§ **Goal**: Rewrite the material from the line containing "Rendered at 1500 by 1125 pixels." through the line containing "text_box [1003, 590, 1120, 706]", inclusive, changing "document elements" to "page elements" and keeping everything else the same.

§ **Input for this task**:
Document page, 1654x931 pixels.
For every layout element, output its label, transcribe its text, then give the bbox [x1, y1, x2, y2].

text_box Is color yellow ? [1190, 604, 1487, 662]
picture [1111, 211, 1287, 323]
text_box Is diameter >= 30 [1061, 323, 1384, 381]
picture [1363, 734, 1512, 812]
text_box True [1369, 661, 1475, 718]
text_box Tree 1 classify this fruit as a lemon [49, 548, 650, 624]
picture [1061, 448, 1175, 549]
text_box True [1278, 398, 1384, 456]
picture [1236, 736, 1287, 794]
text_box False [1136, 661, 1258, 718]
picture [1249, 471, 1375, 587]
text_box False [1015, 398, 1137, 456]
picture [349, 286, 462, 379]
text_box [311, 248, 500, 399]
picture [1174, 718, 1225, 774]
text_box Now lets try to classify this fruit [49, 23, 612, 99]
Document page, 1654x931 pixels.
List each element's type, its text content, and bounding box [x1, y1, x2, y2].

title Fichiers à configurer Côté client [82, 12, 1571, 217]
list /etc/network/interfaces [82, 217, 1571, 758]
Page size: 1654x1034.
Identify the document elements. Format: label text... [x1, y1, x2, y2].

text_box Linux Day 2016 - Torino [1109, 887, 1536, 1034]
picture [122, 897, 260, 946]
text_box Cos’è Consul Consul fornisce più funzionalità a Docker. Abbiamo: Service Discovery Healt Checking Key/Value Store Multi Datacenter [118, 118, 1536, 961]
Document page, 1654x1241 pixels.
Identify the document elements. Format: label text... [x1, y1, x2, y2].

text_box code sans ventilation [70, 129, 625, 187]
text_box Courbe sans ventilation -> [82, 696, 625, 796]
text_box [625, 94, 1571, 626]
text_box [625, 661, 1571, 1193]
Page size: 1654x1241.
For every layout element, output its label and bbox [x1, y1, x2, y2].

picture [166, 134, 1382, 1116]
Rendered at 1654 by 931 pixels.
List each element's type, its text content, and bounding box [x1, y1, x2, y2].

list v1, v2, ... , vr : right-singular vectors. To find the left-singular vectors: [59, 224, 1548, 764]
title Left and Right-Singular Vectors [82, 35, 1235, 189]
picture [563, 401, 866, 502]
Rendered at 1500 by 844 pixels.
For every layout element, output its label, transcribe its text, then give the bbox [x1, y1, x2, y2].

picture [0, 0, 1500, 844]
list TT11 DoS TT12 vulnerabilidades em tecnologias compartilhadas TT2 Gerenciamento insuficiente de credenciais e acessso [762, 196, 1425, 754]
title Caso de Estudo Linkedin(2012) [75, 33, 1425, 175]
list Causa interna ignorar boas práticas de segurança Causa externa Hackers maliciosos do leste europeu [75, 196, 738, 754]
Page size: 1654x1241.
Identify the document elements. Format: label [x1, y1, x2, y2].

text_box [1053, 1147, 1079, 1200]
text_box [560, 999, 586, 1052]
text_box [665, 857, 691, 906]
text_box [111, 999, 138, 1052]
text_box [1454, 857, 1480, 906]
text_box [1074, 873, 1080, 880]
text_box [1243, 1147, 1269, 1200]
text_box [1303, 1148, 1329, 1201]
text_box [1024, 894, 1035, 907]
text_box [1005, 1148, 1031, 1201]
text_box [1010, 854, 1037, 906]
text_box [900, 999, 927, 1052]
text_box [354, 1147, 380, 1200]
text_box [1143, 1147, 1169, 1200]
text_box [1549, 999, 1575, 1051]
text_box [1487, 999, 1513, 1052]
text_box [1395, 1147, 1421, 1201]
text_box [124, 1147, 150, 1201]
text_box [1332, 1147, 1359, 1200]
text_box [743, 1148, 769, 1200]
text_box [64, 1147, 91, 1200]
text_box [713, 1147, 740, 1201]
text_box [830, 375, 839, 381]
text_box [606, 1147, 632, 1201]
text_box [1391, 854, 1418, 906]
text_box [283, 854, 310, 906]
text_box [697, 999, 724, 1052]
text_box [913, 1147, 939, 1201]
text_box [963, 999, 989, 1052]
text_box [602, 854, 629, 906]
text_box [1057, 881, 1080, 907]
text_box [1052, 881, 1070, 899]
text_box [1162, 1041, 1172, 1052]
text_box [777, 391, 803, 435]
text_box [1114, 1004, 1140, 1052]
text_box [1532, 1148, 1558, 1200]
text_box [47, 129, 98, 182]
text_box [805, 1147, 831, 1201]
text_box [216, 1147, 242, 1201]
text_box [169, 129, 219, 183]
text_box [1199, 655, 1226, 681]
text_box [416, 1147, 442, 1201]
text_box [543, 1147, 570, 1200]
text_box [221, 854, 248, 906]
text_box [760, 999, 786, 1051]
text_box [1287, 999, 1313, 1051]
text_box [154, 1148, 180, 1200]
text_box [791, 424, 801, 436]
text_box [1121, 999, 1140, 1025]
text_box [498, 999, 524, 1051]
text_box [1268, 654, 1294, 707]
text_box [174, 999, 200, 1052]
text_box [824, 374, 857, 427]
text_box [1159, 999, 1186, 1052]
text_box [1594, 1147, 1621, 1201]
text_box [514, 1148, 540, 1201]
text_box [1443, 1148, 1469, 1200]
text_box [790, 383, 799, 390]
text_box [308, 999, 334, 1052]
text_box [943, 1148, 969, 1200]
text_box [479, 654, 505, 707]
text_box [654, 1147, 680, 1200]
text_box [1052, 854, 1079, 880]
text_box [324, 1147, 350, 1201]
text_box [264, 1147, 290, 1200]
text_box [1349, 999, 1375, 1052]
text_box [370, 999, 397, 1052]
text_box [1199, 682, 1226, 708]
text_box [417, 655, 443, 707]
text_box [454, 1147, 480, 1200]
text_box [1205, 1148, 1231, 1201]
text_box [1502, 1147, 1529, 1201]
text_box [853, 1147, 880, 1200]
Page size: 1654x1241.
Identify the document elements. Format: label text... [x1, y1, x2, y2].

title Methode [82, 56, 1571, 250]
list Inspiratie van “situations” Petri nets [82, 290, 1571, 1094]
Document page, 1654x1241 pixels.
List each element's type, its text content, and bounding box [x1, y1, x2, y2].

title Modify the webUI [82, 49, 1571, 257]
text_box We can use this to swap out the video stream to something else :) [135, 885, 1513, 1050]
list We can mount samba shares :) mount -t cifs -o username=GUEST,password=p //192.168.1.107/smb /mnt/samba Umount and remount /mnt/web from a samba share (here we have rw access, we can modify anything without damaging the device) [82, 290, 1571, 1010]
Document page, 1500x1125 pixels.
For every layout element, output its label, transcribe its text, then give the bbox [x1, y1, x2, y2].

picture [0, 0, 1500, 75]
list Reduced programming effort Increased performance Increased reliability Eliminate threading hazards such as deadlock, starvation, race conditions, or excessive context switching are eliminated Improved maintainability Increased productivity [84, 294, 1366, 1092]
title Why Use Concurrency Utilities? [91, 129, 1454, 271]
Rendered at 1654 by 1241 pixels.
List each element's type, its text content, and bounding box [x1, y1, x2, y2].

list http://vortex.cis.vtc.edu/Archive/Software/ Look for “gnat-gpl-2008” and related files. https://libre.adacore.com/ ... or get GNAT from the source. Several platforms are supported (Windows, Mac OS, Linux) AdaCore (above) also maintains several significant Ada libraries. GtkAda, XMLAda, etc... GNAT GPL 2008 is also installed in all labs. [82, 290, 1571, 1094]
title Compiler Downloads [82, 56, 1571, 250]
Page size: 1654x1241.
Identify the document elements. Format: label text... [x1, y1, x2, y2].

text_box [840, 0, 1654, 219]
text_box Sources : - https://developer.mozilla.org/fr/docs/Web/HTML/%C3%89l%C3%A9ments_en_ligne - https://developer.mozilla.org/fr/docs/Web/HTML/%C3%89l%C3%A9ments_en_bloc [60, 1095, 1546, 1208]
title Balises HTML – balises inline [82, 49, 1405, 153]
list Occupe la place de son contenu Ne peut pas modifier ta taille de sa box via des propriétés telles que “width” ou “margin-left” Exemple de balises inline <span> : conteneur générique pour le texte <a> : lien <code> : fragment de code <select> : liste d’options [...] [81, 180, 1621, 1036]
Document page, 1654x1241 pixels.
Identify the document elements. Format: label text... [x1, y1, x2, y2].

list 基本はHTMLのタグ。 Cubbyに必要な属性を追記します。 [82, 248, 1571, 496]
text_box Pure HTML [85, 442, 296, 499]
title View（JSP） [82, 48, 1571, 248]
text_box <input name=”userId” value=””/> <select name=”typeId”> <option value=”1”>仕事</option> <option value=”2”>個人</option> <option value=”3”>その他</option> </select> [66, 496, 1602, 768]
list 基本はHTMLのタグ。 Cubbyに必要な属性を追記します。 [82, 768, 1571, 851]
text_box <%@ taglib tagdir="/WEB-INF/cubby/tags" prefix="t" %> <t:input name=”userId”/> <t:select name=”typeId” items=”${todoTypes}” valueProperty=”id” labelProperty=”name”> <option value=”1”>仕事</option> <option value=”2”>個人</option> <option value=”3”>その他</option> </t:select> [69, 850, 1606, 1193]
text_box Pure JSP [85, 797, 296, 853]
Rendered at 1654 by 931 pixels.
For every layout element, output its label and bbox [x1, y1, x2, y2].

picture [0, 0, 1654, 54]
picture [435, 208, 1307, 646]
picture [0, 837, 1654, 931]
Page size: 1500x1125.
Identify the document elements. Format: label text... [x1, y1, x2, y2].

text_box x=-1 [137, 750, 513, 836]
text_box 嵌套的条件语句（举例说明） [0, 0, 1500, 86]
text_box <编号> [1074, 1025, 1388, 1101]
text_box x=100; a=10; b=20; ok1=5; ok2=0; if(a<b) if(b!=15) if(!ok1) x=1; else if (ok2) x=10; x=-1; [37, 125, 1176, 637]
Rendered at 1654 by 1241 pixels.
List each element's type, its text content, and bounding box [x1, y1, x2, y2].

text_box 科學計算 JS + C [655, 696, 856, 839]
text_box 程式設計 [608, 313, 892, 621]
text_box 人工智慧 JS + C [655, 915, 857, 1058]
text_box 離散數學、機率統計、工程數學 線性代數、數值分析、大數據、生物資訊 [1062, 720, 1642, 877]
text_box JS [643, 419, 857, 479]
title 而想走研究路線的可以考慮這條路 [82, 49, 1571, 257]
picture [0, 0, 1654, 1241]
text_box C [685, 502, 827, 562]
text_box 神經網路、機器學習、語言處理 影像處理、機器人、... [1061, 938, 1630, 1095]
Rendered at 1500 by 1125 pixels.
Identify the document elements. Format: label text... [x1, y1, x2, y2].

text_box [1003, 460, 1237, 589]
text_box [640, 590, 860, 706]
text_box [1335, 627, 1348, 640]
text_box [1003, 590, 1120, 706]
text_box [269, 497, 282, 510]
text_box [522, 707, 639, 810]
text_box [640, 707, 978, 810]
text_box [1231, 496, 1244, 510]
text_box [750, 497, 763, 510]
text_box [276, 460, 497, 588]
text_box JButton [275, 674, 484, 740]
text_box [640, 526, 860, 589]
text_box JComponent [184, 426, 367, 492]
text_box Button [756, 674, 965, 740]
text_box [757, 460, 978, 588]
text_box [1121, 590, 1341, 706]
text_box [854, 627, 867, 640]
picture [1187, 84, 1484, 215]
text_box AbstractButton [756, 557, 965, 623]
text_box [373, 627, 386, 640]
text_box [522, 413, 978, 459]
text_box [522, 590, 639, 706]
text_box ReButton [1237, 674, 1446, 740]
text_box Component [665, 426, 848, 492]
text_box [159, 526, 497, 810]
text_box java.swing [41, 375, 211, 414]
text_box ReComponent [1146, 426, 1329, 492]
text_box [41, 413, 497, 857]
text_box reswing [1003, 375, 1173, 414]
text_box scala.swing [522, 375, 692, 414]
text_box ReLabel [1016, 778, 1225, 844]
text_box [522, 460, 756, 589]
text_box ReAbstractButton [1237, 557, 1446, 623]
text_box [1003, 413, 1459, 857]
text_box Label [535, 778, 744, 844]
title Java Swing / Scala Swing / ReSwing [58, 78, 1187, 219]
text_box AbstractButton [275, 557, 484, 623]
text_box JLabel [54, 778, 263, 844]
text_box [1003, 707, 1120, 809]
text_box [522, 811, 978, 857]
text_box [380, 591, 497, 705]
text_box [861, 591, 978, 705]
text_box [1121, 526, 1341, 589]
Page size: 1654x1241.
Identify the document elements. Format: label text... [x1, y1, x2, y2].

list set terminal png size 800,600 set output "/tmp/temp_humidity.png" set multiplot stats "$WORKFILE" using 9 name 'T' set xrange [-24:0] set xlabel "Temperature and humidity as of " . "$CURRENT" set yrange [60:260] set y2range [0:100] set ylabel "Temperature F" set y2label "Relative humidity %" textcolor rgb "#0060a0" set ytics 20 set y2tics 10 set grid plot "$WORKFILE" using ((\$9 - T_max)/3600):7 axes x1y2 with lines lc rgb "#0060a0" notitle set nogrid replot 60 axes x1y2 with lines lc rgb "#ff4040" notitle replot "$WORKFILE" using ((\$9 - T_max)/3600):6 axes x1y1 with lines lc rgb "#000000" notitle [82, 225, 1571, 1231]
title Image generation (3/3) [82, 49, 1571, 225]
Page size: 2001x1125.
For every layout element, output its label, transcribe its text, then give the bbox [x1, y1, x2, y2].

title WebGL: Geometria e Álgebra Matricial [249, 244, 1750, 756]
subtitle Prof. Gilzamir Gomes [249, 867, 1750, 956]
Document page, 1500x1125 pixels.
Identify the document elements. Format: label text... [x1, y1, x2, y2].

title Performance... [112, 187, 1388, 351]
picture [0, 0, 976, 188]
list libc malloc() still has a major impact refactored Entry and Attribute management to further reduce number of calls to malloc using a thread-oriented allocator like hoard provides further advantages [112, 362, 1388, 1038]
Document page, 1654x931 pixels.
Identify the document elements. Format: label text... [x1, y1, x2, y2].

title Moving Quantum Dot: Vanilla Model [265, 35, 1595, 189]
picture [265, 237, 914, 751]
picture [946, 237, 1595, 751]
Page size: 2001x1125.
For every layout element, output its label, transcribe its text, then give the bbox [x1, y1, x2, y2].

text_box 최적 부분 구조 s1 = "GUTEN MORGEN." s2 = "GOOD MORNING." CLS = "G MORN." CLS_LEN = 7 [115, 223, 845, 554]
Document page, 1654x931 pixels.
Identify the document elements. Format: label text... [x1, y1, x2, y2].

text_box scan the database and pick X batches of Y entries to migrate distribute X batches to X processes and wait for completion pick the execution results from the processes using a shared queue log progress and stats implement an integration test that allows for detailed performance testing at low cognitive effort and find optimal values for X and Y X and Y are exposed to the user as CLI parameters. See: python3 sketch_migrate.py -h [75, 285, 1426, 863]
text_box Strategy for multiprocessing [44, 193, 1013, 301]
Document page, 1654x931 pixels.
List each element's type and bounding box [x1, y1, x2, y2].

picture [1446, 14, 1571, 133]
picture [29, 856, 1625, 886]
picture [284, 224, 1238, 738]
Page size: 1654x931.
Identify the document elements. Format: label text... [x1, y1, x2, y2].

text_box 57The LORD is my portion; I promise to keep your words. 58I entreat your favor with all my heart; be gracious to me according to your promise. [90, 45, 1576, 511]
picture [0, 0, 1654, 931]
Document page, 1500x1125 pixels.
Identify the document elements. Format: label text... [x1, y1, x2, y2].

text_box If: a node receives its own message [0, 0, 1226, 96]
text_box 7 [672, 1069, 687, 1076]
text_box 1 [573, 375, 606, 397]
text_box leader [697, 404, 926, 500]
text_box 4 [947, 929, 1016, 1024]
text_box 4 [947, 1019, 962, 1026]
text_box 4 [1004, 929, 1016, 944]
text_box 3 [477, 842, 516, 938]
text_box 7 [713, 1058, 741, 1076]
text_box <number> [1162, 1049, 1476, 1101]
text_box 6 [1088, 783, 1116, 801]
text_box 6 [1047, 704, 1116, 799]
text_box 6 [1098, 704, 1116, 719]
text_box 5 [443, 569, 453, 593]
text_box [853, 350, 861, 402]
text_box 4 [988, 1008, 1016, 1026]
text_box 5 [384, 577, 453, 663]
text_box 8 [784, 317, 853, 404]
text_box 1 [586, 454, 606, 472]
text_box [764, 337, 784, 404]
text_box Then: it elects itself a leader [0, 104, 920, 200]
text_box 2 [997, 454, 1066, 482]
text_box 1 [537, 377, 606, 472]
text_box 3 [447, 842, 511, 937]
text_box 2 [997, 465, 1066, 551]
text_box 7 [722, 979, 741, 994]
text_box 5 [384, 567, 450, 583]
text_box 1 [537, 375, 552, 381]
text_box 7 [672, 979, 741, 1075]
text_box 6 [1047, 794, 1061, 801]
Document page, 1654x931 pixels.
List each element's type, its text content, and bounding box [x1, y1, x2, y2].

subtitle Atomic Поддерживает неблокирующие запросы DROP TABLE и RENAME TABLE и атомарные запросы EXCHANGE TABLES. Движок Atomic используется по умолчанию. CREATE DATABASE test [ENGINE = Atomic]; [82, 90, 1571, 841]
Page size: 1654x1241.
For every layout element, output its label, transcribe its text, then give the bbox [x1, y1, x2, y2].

§ **Response**:
Rendered at 1500 by 1125 pixels.
Identify the page elements. Format: label text... [x1, y1, x2, y2].

text_box [1003, 460, 1237, 589]
text_box [640, 590, 860, 706]
text_box [1335, 627, 1348, 640]
text_box [1003, 590, 1120, 706]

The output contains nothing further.